Le score global de performance sociétale des grandes entreprises au Burkina Faso est de 50,14%. Ce score ne doit pas être lu littéralement. Il faut tenir compte de sa composition. Par exemple, en matière de «respect des textes régissant leurs activités», le score de performance est de 59,83% ; ce qui est très faible. Les choses se passent comme si globalement les entreprises ne respectent qu’une disposition légale sur deux dans le cadre de leurs activités. Cela permet de conclure à un niveau très faible de responsabilité sociétale des grandes entreprises au Burkina Faso ; le respect strict de la loi étant un préalable incontournable dans la logique RSE.
Par secteur d’activités, les mines viennent en tête avec un score global de performance sociétale de 70,04%. Elles sont suivies dans l’ordre par les services (54,25%), l’industrie (51,03%), la distribution (42,85%) et les BTP (39,65%). Mais, à la suite des travaux économétriques, nous avons abouti au fait que la différence de scores constatée n’est pas statistiquement significative. Cela veut dire qu’aucun secteur ne fait nettement mieux que les autres.

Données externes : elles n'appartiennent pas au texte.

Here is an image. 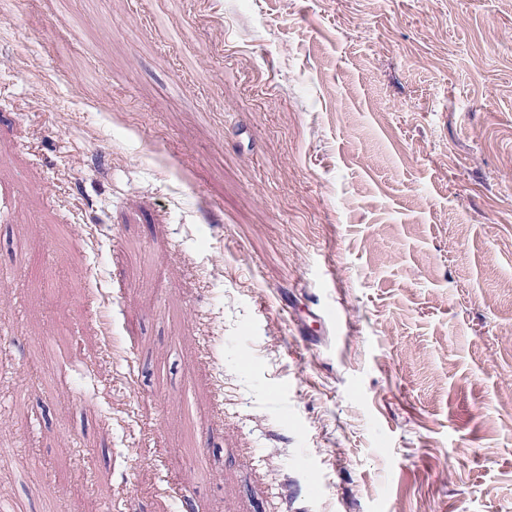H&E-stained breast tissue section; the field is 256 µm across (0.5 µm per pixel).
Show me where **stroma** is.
Returning a JSON list of instances; mask_svg holds the SVG:
<instances>
[{"label": "stroma", "instance_id": "35a3bbf8", "mask_svg": "<svg viewBox=\"0 0 512 512\" xmlns=\"http://www.w3.org/2000/svg\"><path fill=\"white\" fill-rule=\"evenodd\" d=\"M2 15L0 500L512 512V0Z\"/></svg>", "mask_w": 512, "mask_h": 512}]
</instances>
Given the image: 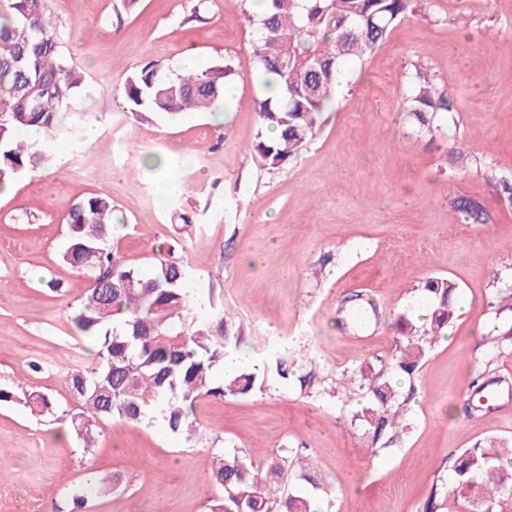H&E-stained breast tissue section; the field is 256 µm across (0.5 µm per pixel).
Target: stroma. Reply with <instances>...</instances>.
Masks as SVG:
<instances>
[{"instance_id": "obj_1", "label": "stroma", "mask_w": 512, "mask_h": 512, "mask_svg": "<svg viewBox=\"0 0 512 512\" xmlns=\"http://www.w3.org/2000/svg\"><path fill=\"white\" fill-rule=\"evenodd\" d=\"M64 53L85 83L65 124L44 138L48 163L0 195V512H69L70 491L110 483L84 512H209L207 480L217 451L262 463L303 448L317 464L324 512H421L433 485L452 492L448 456L512 440V337L493 335L497 289L512 281V203L477 166L512 175V0H431L426 16L397 23L348 86L321 130L288 166H264L250 146L252 29L238 0H46ZM230 61L239 73L229 111L148 124L125 109L127 79L145 64L177 68L183 54ZM427 71L455 110L449 133L431 134L404 112L409 79ZM97 128V140L86 136ZM190 156L187 165L180 156ZM470 168H462L460 157ZM186 186L169 199L168 176ZM112 201L123 224L109 246L140 272L173 249L197 272L191 291L234 312L252 363L283 347L307 353L326 387L300 394L273 377L245 396L201 397L195 430L113 422L85 449L69 428L78 406L66 380L92 366L96 346L69 322L83 275L65 264L68 215L79 201ZM468 197L484 210L471 224L450 207ZM430 276L454 281L459 317L413 380L405 425L371 449L351 422V392L331 380L375 364L395 347L398 315L417 320ZM376 308L354 330V295ZM52 395L55 416L32 415L28 393Z\"/></svg>"}]
</instances>
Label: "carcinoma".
Listing matches in <instances>:
<instances>
[{"label":"carcinoma","mask_w":512,"mask_h":512,"mask_svg":"<svg viewBox=\"0 0 512 512\" xmlns=\"http://www.w3.org/2000/svg\"><path fill=\"white\" fill-rule=\"evenodd\" d=\"M427 2L266 0L259 19L247 16L258 27V36L252 37L251 78L260 87L254 109L261 130L251 150L261 162L282 168L296 158L315 138L321 114L348 67L371 54L395 24L424 13ZM234 76L226 63L177 75L150 63L127 80L126 109L142 122L158 117L174 121L186 112L229 103ZM82 83L81 73L62 54L44 0H7V13L0 15L1 190L46 158L39 134L61 125L63 111ZM272 85L280 91L275 100L266 94ZM408 101V118L430 133L440 129V114L453 111L447 94L421 72L415 74ZM483 179L512 201V179L492 168L484 170ZM450 204L465 220L483 221L477 201L457 197ZM120 222L110 200L80 201L70 211L62 253L65 263L95 279L70 315L74 327L98 345L95 365L67 378L70 394L81 407L71 424L84 448L94 447L112 420L147 424L156 409L171 432L179 434L193 428L200 397L261 392L273 375L293 377L300 392H311L316 374L296 373V361H288L285 350L269 354L250 370L218 379L224 357L243 342L240 328L222 305L212 304L206 318L197 317L186 293L196 274L173 252L156 253L148 276L115 259L107 244L112 224ZM422 288L432 300L426 323L416 327L399 316L400 336L394 350L380 360V369L360 366L348 378L365 399L354 418L370 448L377 447L404 412L407 399L399 394L393 375L413 377L433 339L447 333L457 318L454 282L432 277ZM25 404L36 416L59 408L45 394L31 393ZM448 460L456 488L480 489L470 512H512V447L492 441L452 453ZM291 470L302 485L282 494L283 476ZM315 473L311 459L291 448L263 466L220 453L210 469V512H315Z\"/></svg>","instance_id":"cac0c4a2"}]
</instances>
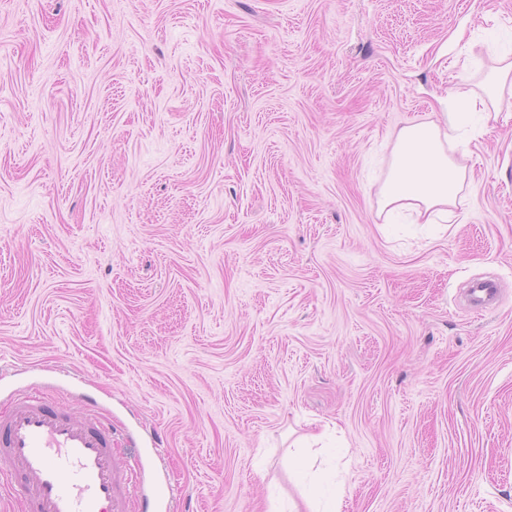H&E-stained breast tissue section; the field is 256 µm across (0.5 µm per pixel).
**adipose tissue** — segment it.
Here are the masks:
<instances>
[{
  "label": "adipose tissue",
  "instance_id": "adipose-tissue-1",
  "mask_svg": "<svg viewBox=\"0 0 512 512\" xmlns=\"http://www.w3.org/2000/svg\"><path fill=\"white\" fill-rule=\"evenodd\" d=\"M508 91L512 92V51L497 55L491 79L480 93L454 92L458 109L446 113L444 123L416 122L398 130L392 137L389 172L377 193L380 212L407 211L435 224L465 206L470 176L455 157L460 145L453 137L461 110L477 101L483 112H500Z\"/></svg>",
  "mask_w": 512,
  "mask_h": 512
}]
</instances>
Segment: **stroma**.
I'll use <instances>...</instances> for the list:
<instances>
[{
  "label": "stroma",
  "mask_w": 512,
  "mask_h": 512,
  "mask_svg": "<svg viewBox=\"0 0 512 512\" xmlns=\"http://www.w3.org/2000/svg\"><path fill=\"white\" fill-rule=\"evenodd\" d=\"M511 43L512 0H0V415L52 386L171 512H512V105L464 216L377 214Z\"/></svg>",
  "instance_id": "35a3bbf8"
}]
</instances>
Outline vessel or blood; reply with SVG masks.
Returning a JSON list of instances; mask_svg holds the SVG:
<instances>
[{"mask_svg": "<svg viewBox=\"0 0 512 512\" xmlns=\"http://www.w3.org/2000/svg\"><path fill=\"white\" fill-rule=\"evenodd\" d=\"M0 470L14 476L28 512H131L132 478L111 423L75 418L45 395L17 398L0 418Z\"/></svg>", "mask_w": 512, "mask_h": 512, "instance_id": "1", "label": "vessel or blood"}]
</instances>
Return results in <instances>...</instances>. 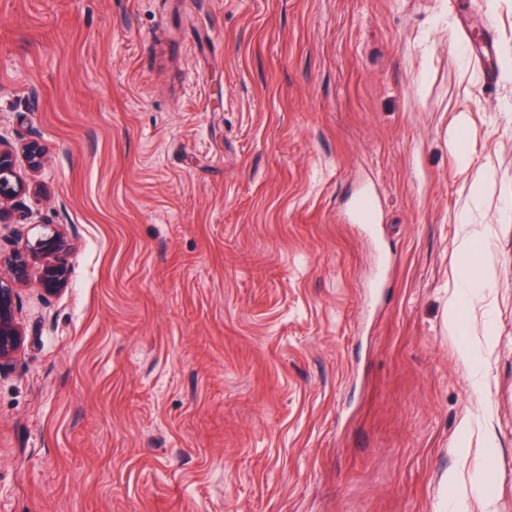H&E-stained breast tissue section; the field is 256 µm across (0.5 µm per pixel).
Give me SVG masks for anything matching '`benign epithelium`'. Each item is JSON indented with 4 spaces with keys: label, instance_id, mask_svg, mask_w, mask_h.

Dans l’ordre décroissant, la situation de performance sociétale des grandes entreprises, dans les différentes dimensions, est la suivante : «Philanthropie» (72,72%), «Gouvernance de l’entreprise» (59,09%), «Gestion du personnel» (49,22%), «Gestion de l’environnement» (47,77%), «Bonnes pratiques des affaires» (44,68%), «Non-discrimination» (37,95%). C’est donc en matière d’actions philanthropiques que les grandes entreprises burkinabè sont relativement plus performantes. Le niveau de prise en compte des intérêts du personnel et le niveau de soins portés à l’environnement sont en dessous de la moyenne. En matière de «Bonnes pratiques des affaires» qui renferment des thèmes tels que la corruption, le score est médiocre. En matière de «Non-discrimination», on a par exemple 14,5% des entreprises qui ne sont pas disposées à recruter un candidat qui serait atteint par la maladie du VIH/SIDA; en plus, 86,4% ne disposent pas de rampe d’accès à leurs locaux pour les handicapés moteurs. Ce qui est un facteur de discrimination et d’exclusion pour ces personnes.

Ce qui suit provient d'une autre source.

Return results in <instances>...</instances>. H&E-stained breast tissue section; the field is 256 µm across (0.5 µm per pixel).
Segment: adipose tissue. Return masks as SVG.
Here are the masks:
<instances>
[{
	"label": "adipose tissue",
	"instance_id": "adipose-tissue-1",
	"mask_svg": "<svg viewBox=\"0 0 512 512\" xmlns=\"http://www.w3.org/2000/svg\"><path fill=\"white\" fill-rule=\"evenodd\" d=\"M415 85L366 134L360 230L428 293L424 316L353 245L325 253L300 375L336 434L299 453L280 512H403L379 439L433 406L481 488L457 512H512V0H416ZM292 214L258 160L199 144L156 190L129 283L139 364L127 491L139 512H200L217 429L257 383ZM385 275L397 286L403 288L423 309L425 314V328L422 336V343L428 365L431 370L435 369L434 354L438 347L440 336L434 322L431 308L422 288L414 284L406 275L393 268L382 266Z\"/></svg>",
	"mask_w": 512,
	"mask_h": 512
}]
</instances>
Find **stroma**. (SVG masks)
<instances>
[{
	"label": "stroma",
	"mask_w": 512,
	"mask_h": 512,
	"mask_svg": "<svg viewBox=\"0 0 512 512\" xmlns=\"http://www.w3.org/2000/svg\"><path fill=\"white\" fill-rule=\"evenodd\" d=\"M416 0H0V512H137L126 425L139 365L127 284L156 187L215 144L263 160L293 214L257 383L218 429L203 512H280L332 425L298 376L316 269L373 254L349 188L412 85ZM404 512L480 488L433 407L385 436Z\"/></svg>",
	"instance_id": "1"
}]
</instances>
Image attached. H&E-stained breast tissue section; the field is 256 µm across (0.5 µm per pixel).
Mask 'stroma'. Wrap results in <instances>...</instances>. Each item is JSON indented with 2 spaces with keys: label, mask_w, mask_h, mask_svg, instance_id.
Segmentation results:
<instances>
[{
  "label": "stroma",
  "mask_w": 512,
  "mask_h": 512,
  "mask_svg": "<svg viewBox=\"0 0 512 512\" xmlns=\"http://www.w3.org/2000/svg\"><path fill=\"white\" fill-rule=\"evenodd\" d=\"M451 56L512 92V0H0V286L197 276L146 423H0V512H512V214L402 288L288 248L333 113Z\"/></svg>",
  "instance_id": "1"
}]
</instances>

Un autre résultat important est que les filiales des entreprises multinationales desquelles on attendait une meilleure performance par rapport aux entreprises locales ne font pas les choses différemment en matière d’actions de responsabilité sociétale. Lesdites filiales n’appliquent donc pas pleinement les standards des sociétés-mères en la matière. Elles s’alignent à beaucoup d’égards sur les mauvaises pratiques des entreprises locales.

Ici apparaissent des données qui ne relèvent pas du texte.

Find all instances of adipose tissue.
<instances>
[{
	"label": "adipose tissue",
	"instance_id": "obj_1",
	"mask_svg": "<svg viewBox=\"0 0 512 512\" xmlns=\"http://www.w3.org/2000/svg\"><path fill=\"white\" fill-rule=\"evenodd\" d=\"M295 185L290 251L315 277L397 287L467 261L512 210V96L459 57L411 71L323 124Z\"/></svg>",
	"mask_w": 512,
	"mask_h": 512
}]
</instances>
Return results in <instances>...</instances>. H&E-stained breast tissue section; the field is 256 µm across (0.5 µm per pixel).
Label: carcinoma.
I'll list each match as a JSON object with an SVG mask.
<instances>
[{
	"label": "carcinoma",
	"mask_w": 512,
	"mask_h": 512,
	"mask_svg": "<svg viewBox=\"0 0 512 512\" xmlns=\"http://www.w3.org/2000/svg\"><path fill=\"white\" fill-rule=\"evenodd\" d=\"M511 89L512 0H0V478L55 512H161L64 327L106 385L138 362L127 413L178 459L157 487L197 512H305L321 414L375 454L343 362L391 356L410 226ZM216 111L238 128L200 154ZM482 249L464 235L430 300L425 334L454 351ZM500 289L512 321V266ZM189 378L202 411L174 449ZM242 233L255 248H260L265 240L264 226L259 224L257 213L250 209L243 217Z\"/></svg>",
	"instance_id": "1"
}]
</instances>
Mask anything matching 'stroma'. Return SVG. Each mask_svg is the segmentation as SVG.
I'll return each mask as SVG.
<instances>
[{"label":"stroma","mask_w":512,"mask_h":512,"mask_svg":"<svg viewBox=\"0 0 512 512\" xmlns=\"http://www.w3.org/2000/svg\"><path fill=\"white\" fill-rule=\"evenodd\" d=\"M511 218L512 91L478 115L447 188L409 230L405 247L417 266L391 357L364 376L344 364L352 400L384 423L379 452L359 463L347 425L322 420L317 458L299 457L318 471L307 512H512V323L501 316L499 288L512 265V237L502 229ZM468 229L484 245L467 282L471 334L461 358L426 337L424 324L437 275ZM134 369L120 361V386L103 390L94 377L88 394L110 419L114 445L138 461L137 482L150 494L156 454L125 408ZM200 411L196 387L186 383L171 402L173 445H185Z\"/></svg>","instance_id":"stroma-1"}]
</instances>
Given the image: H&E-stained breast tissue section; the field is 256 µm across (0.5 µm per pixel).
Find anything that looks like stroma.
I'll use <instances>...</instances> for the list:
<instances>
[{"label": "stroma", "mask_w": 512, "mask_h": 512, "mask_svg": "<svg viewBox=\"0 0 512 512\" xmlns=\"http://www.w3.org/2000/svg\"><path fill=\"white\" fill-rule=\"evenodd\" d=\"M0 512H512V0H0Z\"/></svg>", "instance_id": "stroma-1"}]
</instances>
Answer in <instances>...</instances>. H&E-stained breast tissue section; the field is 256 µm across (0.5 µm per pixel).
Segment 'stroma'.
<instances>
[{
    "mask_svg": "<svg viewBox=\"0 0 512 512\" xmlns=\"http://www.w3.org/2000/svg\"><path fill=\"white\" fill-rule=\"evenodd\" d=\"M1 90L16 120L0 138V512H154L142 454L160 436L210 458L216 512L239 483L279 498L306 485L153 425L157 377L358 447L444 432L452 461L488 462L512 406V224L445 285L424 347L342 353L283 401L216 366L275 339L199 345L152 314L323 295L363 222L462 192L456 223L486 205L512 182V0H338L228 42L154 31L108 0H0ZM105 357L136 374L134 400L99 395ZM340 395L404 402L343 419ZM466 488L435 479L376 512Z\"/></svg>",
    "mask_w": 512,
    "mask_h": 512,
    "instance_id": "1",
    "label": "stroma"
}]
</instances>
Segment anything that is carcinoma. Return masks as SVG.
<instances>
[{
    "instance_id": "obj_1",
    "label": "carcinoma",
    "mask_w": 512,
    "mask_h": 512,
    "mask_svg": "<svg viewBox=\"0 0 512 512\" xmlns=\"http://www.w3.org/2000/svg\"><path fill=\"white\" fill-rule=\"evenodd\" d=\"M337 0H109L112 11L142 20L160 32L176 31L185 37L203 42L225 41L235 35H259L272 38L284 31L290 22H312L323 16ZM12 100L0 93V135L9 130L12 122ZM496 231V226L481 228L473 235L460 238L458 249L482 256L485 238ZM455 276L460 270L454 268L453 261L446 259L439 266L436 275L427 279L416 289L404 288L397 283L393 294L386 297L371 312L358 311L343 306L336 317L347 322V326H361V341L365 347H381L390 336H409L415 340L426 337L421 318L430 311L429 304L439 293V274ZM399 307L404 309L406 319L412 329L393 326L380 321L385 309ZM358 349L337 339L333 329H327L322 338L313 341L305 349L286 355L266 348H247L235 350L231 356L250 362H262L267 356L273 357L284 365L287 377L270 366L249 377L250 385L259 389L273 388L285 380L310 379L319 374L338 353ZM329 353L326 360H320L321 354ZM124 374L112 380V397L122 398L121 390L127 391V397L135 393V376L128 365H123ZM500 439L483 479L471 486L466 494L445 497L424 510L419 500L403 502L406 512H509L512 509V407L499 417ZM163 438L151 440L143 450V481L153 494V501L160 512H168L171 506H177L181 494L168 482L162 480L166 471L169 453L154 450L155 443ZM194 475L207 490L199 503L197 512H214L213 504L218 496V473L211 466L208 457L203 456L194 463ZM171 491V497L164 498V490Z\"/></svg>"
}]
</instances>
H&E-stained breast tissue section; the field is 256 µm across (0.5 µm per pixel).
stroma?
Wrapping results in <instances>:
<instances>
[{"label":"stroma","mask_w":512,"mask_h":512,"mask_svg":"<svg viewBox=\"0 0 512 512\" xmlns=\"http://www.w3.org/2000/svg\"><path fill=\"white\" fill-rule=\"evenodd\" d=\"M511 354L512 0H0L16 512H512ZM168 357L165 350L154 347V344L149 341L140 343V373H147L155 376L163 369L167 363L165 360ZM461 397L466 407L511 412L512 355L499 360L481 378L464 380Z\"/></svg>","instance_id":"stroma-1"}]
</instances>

Interview réalisée par Elie KABORE
Qui est Dr Palé ?
Docteur Kèrabouro Palé est inspecteur des impôts à la direction générale des impôts. Il est actuellement le chef du service d’assiette de la direction des moyennes entreprises du Centre I. Il est titulaire d’une maitrise en Macroéconomie et gestion du développement (MGD) de l’Université Ouaga 2 et d’un Diplôme d’études approfondies (DEA) en économie industrielle. Depuis quatre ans, il intervient aussi dans la formation des élèves inspecteurs des impôts à l’Ecole nationale des régies financières (ENAREF) dans le module «Contrôle fiscal».